By segmenting the market into active, inactive and mature markets, Hometrack has been able to identify areas of the country where rental demand and rents are at their strongest and at their weakest. Put simply Hometrack’s analysis shows that the private rental sector does not work everywhere.

The private rented sector has grown at a staggering rate. In the last five years it has increased faster (in absolute terms) than at any point over the past two decades. It is not surprising therefore that the sector has generated interest from investors. While buy-to-let numbers have fallen from the height of 2007 (when they represented 11% of all transactions), lending to the sector has been steadily growing (according to CML figures, Q3 2012 saw a rise in buy-to-let lending of 8% on the preceding three months).

David Catt, chief operating officer at Hometrack, said: “The risk that lenders take is in balancing the loan against the fundamentals of the rental market both geographically and by price. Our analysis shows that there is little point in investing in the private rental sector in locations where a viable rental market simply doesn’t exist.”

Hometrack’s classification of the private rental market shows that mature markets – those with high concentrations of rental supply and strong turnover are to be found in just 7% of the country and account for 29% of the UK’s rental stock. These tend to be large urban areas – often university towns – where rental demand is at its greatest.

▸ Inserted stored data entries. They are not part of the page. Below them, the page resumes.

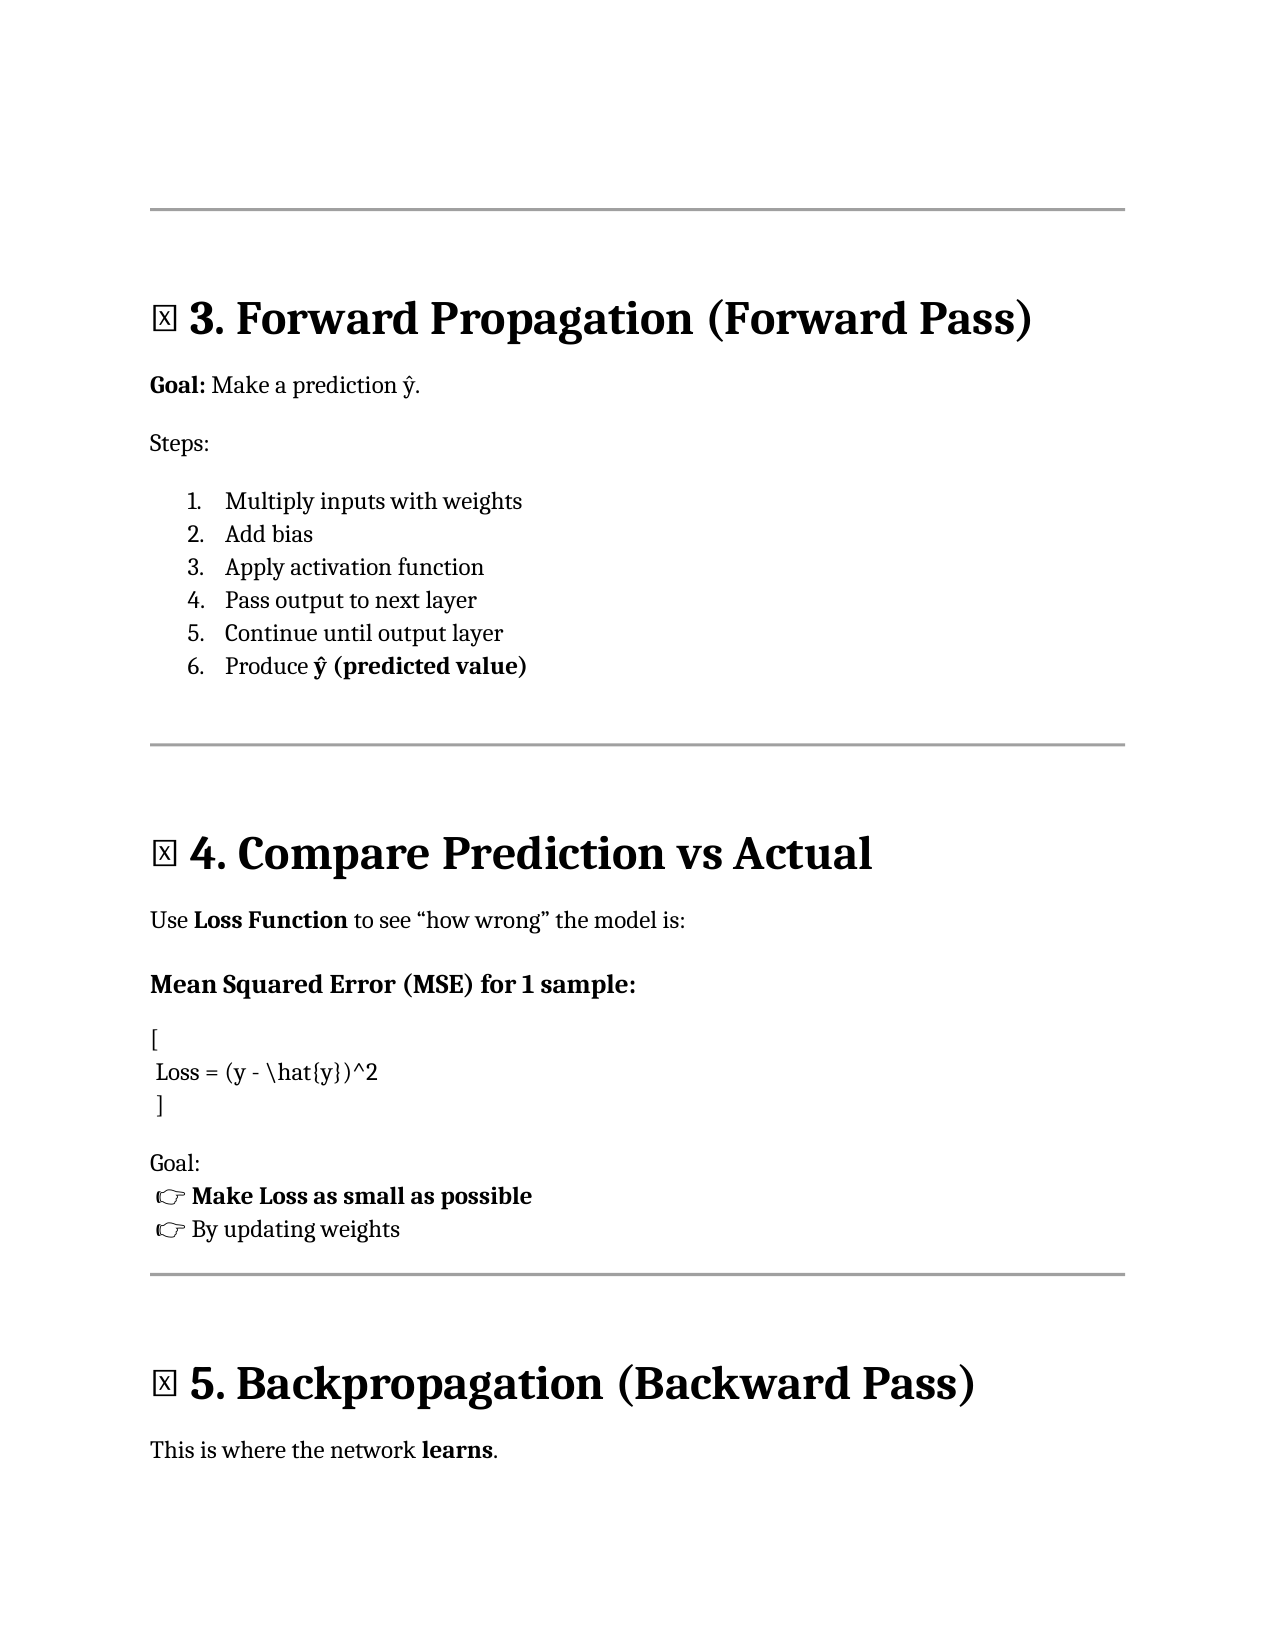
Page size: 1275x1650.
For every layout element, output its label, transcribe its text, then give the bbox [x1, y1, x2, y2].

list Continue until output layer [187, 619, 1125, 648]
text This is where the network learns. [150, 1436, 1125, 1465]
text Goal: 👉 Make Loss as small as possible 👉 By updating weights [150, 1149, 1125, 1244]
list Multiply inputs with weights [187, 487, 1125, 516]
text Goal: Make a prediction ŷ. [150, 371, 1125, 400]
subtitle 🔥 5. Backpropagation (Backward Pass) [150, 1356, 1125, 1411]
subtitle Mean Squared Error (MSE) for 1 sample: [150, 969, 1125, 1000]
subtitle ❌ 4. Compare Prediction vs Actual [150, 826, 1125, 881]
list Pass output to next layer [187, 586, 1125, 615]
text [ Loss = (y - \hat{y})^2 ] [150, 1025, 1125, 1119]
subtitle 🚀 3. Forward Propagation (Forward Pass) [150, 291, 1125, 346]
list Add bias [187, 520, 1125, 549]
text Use Loss Function to see “how wrong” the model is: [150, 906, 1125, 935]
list Produce ŷ (predicted value) [187, 652, 1125, 714]
text Steps: [150, 429, 1125, 458]
list Apply activation function [187, 553, 1125, 582]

In contrast, inactive markets account for 71% and contain 38% of the UK’s private rental housing stock. Inactive markets are defined by areas where rental demand is at its lowest and landlords run the risk of long periods of voids.

London stands alone as the city with the greatest concentration of rental properties. It has the largest pool of demand and as a consequence commands some of the highest rents in the country. The average rent for a two bedroom home in the capital is three times higher than elsewhere in the UK.

Similarly over 50% of market rented homes in the capital are fully occupied.

Catt said: “The luxury of a spare room is a thing of the past for many London tenants.”

He added that to put this into context, a fifth of owner-occupied homes in London are fully occupied. Across the rest of the country occupancy levels for private rented homes are three times higher than for owner-occupied properties.

In some areas of the country the cost of renting is higher than buying. Away from London tenants unable to raise a deposit to buy, are paying a monthly premium of between 5-10% over the cost of purchasing a home. In markets with high capital values, renting is still cheaper than buying.

Catt said: “There is little doubt that affordability constraints will continue, at least in the medium term, to act as a barrier to owner-occupation. The private rental market will, as a consequence, continue to grow. However, investors and lenders alike need to be aware of the bigger picture and understand that the rental market far from being uniform, differs greatly across the country.”